### EXERCISE DESCRIPTION
Substitute "figure" for every occurrence of "value" in the records below, keeping everything else unchanged. Leave the pictures out of your answer.
━━━━━━━━━━━━━━━━━━━━━━━━━━━━━━
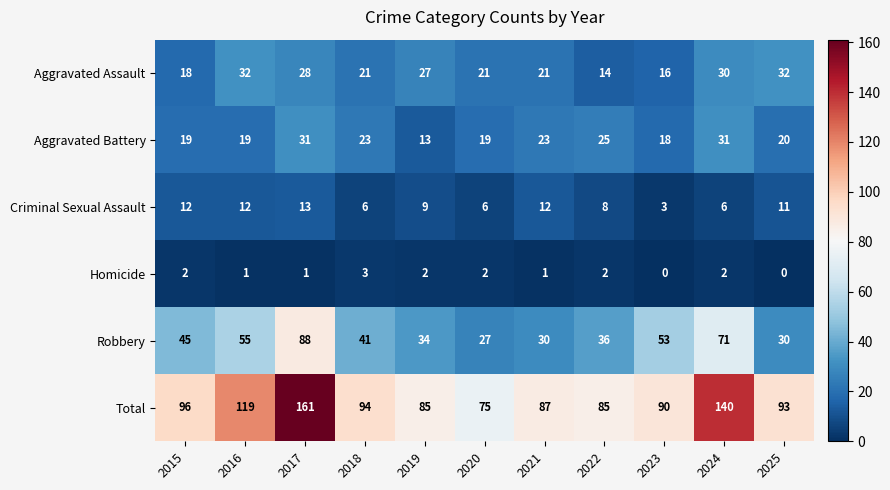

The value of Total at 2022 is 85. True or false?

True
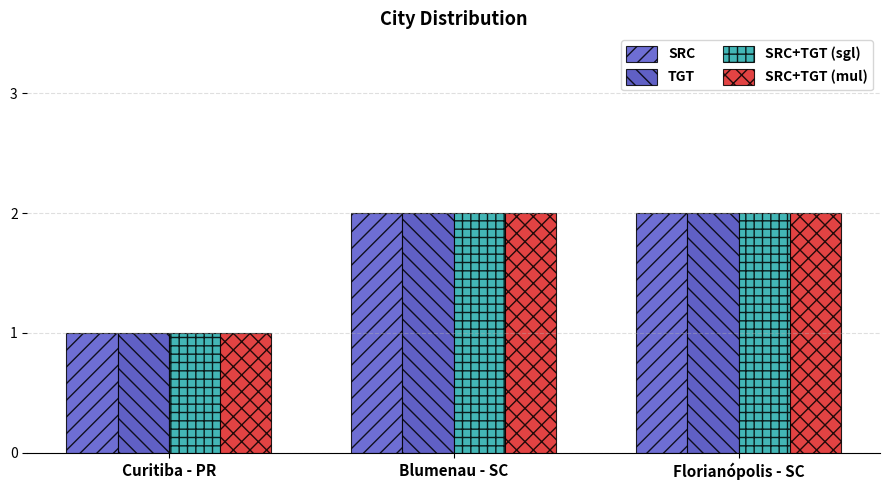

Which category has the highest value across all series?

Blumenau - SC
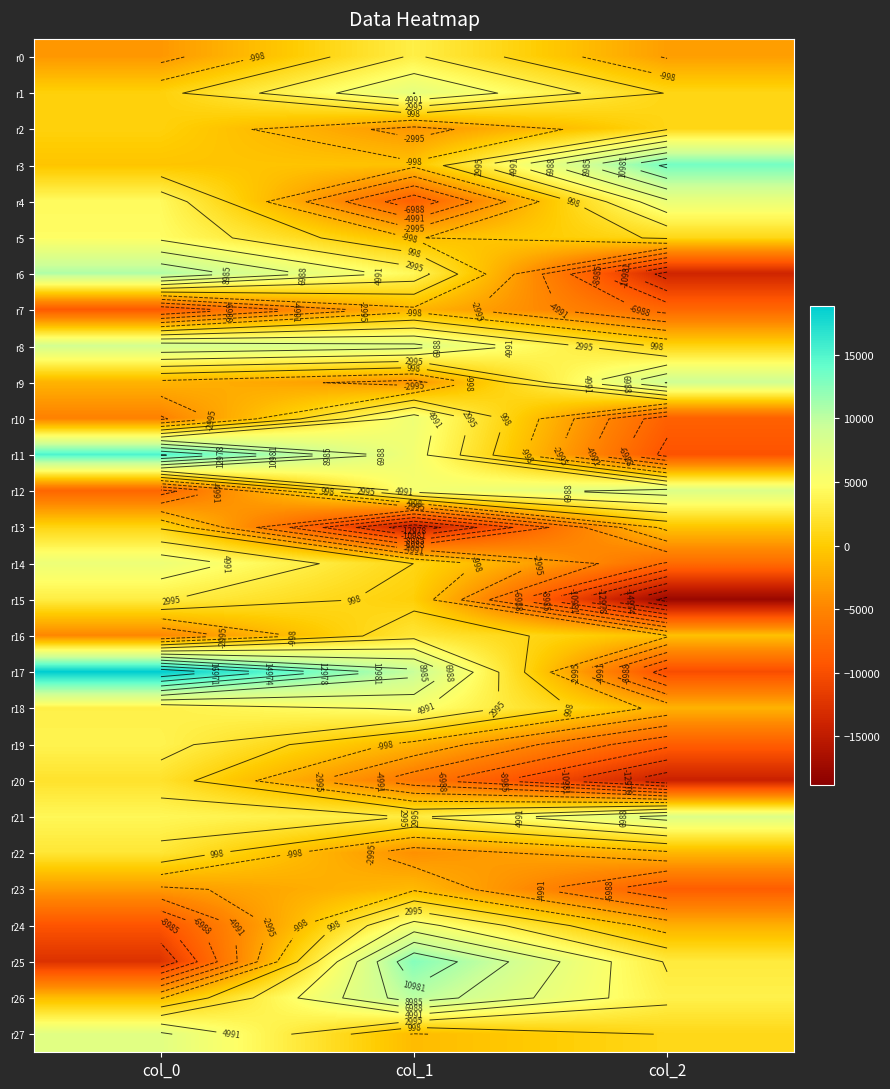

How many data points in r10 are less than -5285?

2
━━━━━━━━━━━━━━━━━━━━━━━━━━━━━━
### WRITTEN SOLUTION
The figure of Total at 2022 is 85. True or false?

True

Which category has the highest figure across all series?

Blumenau - SC

How many data points in r10 are less than -5285?

2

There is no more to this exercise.